I don't think you need to create a new ActorPublisher every 2 seconds. This seems redundant and wasteful of memory. Also, I don't think an ActorPublisher is necessary. From what I can tell of the code, your implementation will have an ever growing number of Streams all querying the same data. Each Message from the client will be processed by N different akka Streams and, even worse, N will grow over time.

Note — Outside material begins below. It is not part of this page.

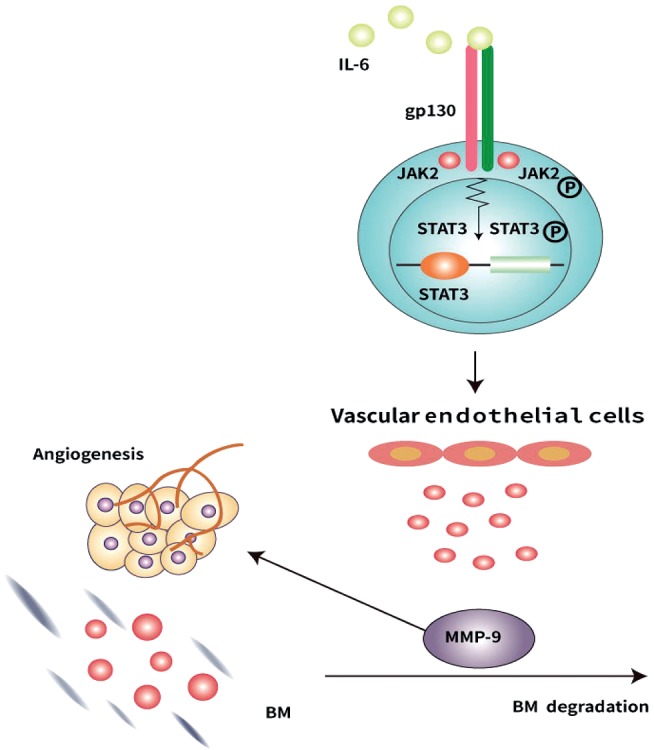
The role of the IL-6/JAK2/STAT3/MMP-9 pathway in the regulation of hypoxia-mediated microvessel proliferation and basal membrane degradation. Under hypoxic conditions, the increased IL-6 binds to IL-6 receptor α and activates gp130 to induce JAK2 phosphorylation. P-JAK2 upregulates MMP-9 secretion in the vascular endothelial cells leading to microvessel proliferation and basal membrane degradation.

Iterator For Infinite Loop Querying

You can get the same behavior from your ActorPublisher by using scala's Iterator. It is possible to create an Iterator which continuously queries the client:

//setup the client
val client = {
  val sqsClient = new AmazonSQSClient()
  sqsClient setRegion (RegionUtils getRegion "us-east-1")
  sqsClient
}

val url = client.getQueueUrl(name).getQueueUrl

//single query
def queryClientForMessages : Iterable[Message] = iterableAsScalaIterable {
  client receiveMessage (new ReceiveMessageRequest(url).getMessages)
}

def messageListIteartor : Iterator[Iterable[Message]] = 
  Iterator continually messageListStream

//messages one-at-a-time "on demand", no timer pushing you around
def messageIterator() : Iterator[Message] = messageListIterator flatMap identity

This implementation only queries the client when all previous Messages have been consumed and is therefore truly reactive. No need to keep track of a buffer with fixed size. Your solution needs a buffer because the creation of Messages (via a timer) is de-coupled from the consumption of Messages (via println). In my implementation, creation & consumption are tightly coupled via back-pressure.

Akka Stream Source

You can then use this Iterator generator-function to feed an akka stream Source:

def messageSource : Source[Message, _] = Source fromIterator messageIterator

Flow Formation

And finally you can use this Source to perform the println (As a side note: your flow value is actually a Sink since Flow + Sink = Sink). Using your flow value from the question:

messageSource runWith flow

One akka Stream processing all messages.